• _What is required_
Once the line with "bookshelf: present [738,659,866,801]" is found in the entries below, print it and each following line exactly, stopping after the line with "potted plant: present"; print nothing else.

• _Given information_
• • •
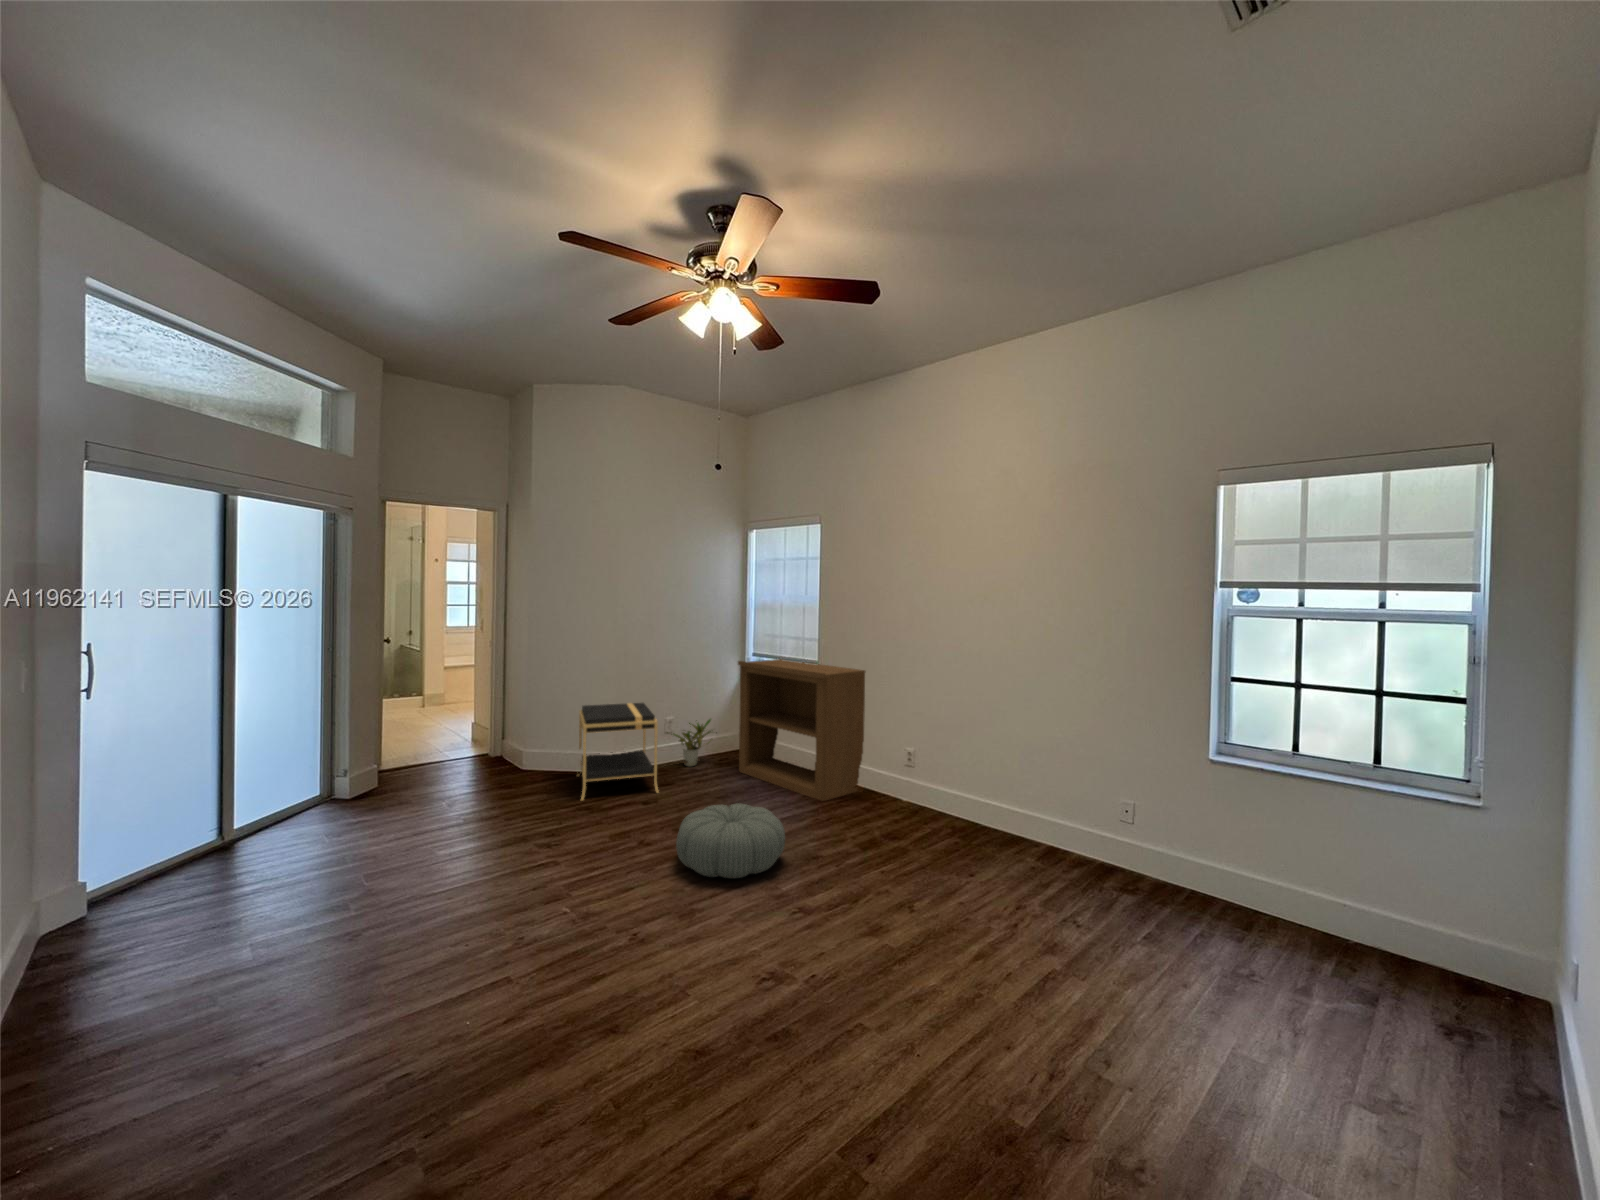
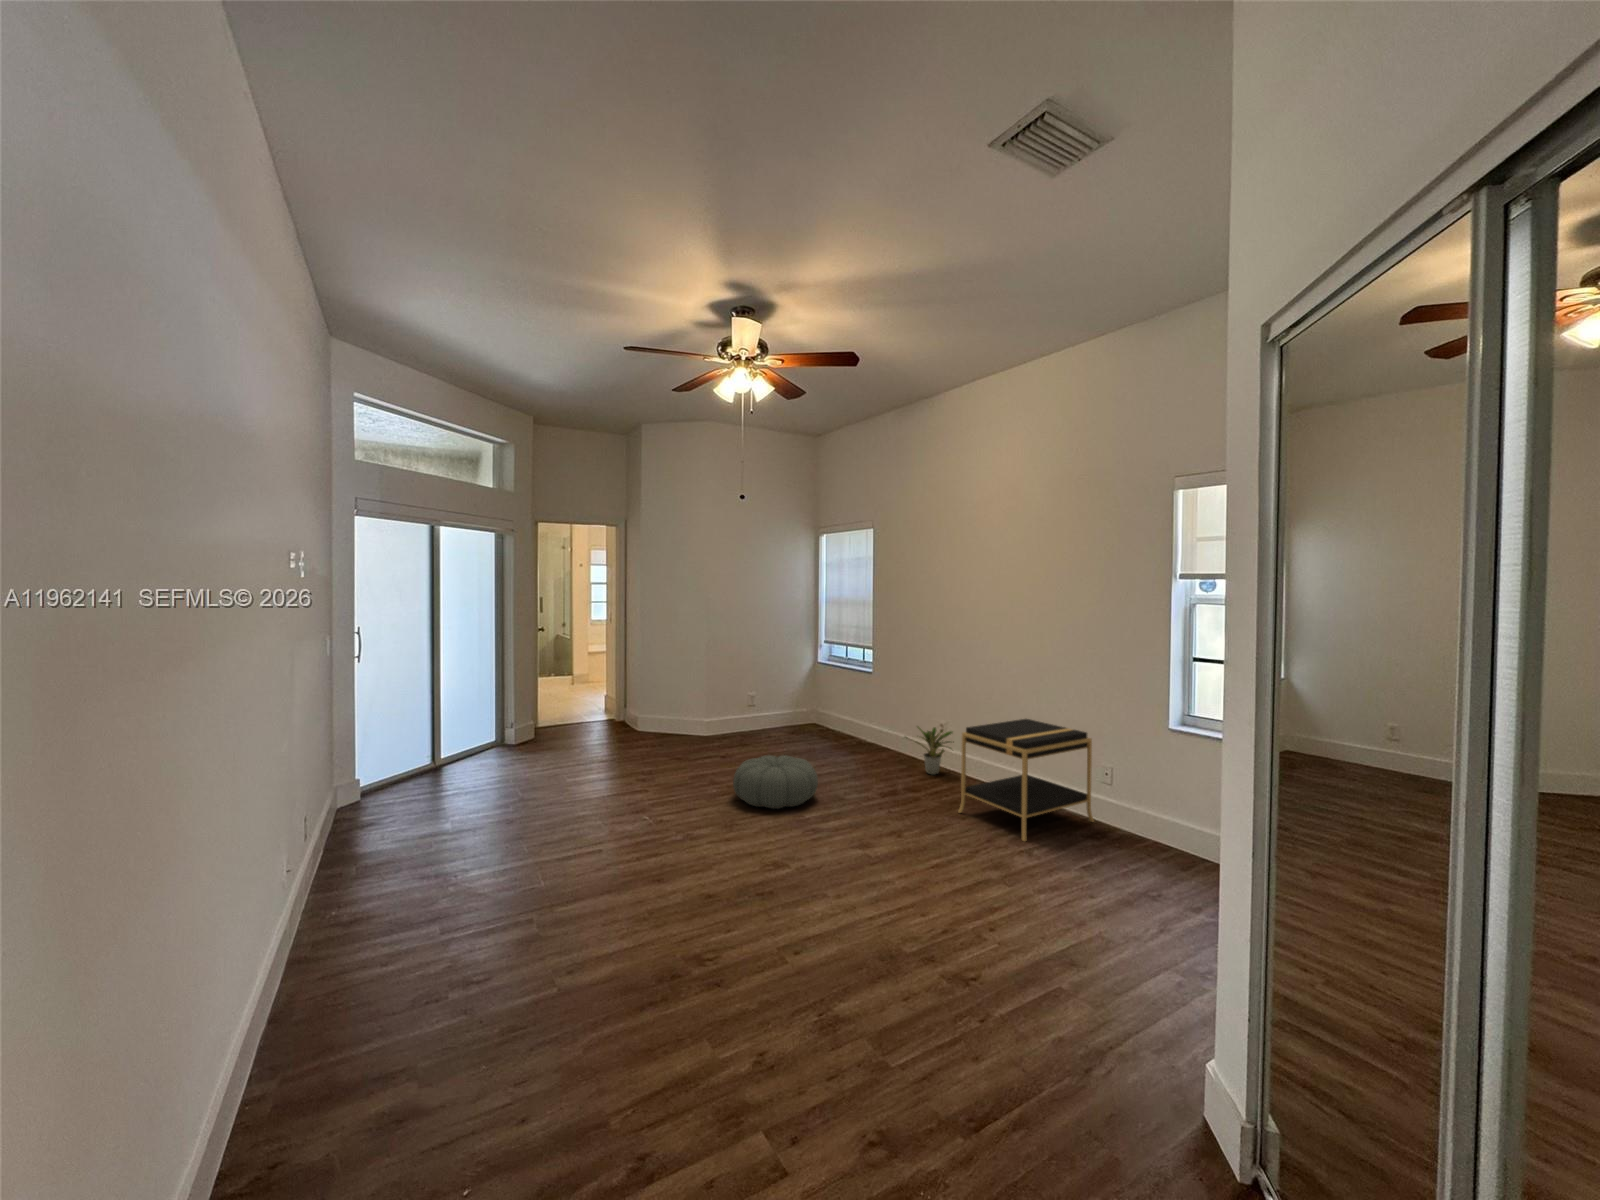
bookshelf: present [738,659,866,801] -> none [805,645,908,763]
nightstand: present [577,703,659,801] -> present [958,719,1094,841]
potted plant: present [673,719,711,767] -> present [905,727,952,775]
• • •
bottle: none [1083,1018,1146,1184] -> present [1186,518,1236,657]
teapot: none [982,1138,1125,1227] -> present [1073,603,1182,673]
• • •
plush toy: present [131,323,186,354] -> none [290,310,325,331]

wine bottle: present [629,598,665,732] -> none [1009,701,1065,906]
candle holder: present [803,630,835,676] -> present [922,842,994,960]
• • •
• _Task response_
bookshelf: present [738,659,866,801] -> none [805,645,908,763]
nightstand: present [577,703,659,801] -> present [958,719,1094,841]
potted plant: present [673,719,711,767] -> present [905,727,952,775]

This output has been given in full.